Stored items:

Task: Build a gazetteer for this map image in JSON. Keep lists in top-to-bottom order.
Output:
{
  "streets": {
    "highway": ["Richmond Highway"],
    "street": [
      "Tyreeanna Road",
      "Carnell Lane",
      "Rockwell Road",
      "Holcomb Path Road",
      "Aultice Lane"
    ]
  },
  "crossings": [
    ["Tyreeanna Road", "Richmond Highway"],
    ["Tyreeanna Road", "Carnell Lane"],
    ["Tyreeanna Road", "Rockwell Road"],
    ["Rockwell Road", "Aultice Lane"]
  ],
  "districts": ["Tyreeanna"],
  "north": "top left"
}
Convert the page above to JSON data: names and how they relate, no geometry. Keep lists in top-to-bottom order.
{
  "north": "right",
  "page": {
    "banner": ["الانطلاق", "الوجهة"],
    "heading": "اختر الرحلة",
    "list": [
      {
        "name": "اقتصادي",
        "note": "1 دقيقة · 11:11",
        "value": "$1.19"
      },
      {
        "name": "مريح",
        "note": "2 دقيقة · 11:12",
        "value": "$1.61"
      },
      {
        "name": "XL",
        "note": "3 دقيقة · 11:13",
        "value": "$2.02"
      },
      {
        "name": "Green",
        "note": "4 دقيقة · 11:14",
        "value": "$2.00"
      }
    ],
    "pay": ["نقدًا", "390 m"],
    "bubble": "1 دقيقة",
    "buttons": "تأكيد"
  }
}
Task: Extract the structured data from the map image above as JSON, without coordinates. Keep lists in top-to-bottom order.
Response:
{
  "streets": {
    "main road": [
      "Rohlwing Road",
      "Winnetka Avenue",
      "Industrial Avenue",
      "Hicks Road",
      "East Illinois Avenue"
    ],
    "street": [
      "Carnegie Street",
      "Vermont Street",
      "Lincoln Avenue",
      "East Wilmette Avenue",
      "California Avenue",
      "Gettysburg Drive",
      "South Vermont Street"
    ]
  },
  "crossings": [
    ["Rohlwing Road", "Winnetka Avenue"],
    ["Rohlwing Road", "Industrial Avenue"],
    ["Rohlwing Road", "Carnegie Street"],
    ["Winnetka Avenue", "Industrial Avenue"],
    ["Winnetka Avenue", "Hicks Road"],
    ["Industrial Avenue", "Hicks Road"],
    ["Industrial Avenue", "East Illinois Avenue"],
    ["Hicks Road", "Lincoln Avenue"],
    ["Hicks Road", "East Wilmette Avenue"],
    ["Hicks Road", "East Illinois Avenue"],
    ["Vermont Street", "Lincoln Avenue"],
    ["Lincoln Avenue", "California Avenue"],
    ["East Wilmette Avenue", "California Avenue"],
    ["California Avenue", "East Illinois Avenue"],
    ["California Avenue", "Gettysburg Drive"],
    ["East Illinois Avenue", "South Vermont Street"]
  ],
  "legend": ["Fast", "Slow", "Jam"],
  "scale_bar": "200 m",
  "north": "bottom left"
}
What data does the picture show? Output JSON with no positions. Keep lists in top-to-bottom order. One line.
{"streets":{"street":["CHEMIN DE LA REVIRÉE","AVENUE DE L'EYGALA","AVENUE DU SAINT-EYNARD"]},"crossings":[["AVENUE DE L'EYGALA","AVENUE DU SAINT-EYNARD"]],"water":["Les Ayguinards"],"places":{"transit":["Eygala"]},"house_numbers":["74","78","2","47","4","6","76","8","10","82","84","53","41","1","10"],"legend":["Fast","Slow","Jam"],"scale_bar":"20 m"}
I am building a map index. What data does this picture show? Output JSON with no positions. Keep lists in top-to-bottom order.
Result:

DIRECTIONS - Scan the data above; copy every line where "image" appears.

ANSWER FOR THIS EXERCISE -
Task: Build a gazetteer for this map image in JSON. Keep lists in top-to-bottom order.
Task: Extract the structured data from the map image above as JSON, without coordinates. Keep lists in top-to-bottom order.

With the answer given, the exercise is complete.